- [Problem statement]:
Answer these questions from the post on movies and reading below.
1. Which season of The West Wing has the writer been watching?
2. What slowed the writer's progress through Midnight Robber?
3. Where did the writer pick up Hunger?

- [Page excerpt]:
--------------------------------------------------

Movies and Reading of Late

I’ve been watching a lot of movies, and reading a little too.

First, movies:

Death of a President is just weird. Weird, and interesting, and basically all about race post-9-11. Race as in skin color, and race as in hurrying to find someone to punish. I am surprised the film has been released in the US. I am unsurprised to find a lot of Americans angry about it without knowing what it’s even about. I betcha the Bush family is very weirded out by this, though. IT was sad, though perhaps on purpose, that the White House speech writer got Kim Jong-Il’s name wrong. (Kim Il-Jong? Huh?)

007: Casino Royale is pretty good. Not as good as some people led me to believe, but certainly alright as far as Bond films grow. I think I’m starting to understand why Bond appeals so much to men of my father’s generation. And I don’t think it’s anything to do with the electronic gadgets and gizmos.

The West Wing, Season 2: I don’t know if I want to watch Season 3. I’ve enjoyed it so far, mostly, but a friend said it got weird from Season 3 onward, and I can see it doing so. Watching the show is a little weird: it’s like propaganda for the White House, for the Democratic Party, and I just don’t know why I respond to it. I mean, I know why I do: the myth of the Great Man, the Visionary Leader, is something deeply ingrained in us humans. I just don’t know why this specifically American brand of the myth resonates for me as it does.

Midnight Robber by Nalo Hopkinson. This one is rich with all kinds of language, with future imaginings of a Caribbean-based far-future society; I’m not as far in as I thought I’d be — grading essays and exams slowed me down — but I am thoroughly enjoying it so far. I love the sound of the language, and find myself reading it semi-aloud in my head. (Unlike visual stuff, I can imagine sound pretty well.) Lots of cool stuff in this one, and I’m looking forward to the arrival of the other books of Nalo’s I ordered from her site.

Hunger by Lan Samantha Chang. I’m about halfway through this slim volume, picked up on a whim from the Fast Used Books pile on Whatthebook.com’s site. So far, I’d say every story has been, on some level, a ghost story of some kind. Ghosts as memory, literal ghosts, recountings of ghost stories, metaphorically and literaly haunted people… it’s not wordy, not long, but very textured, and, I think, mosty well-written, though it has a little more craftiness than I wholly trust, somehow. Some part of me wants to say it’s a little Iowa, I’m not sure why. I think something about how every character is inexplicable to the core, but every character’s inexplicablity is perfectly drawn. There aren’t really any flat characters in the book, maybe that’s my problem. Or maybe it’s a strength, I don’t know. Anyway, I like the book.

--------------------------------------------------

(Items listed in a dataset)
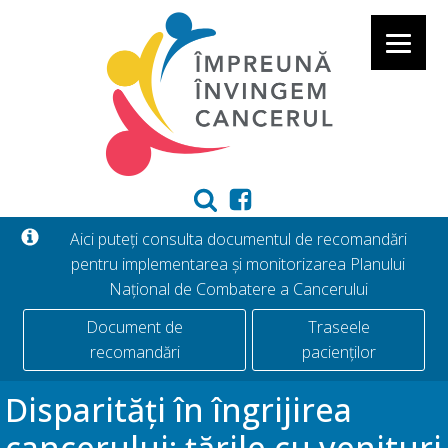
Aici puteți consulta documentul de recomandări
pentru implementarea și monitorizarea Planului
Național de Combatere a Cancerului
Document de
Traseele
recomandări
pacienților
Disparități în îngrijirea
cancerului: țările cu venituri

--------------------------------------------------

- [Answer section]:
1. Season 2.
2. Grading essays and exams.
3. From the Fast Used Books pile on Whatthebook.com's site.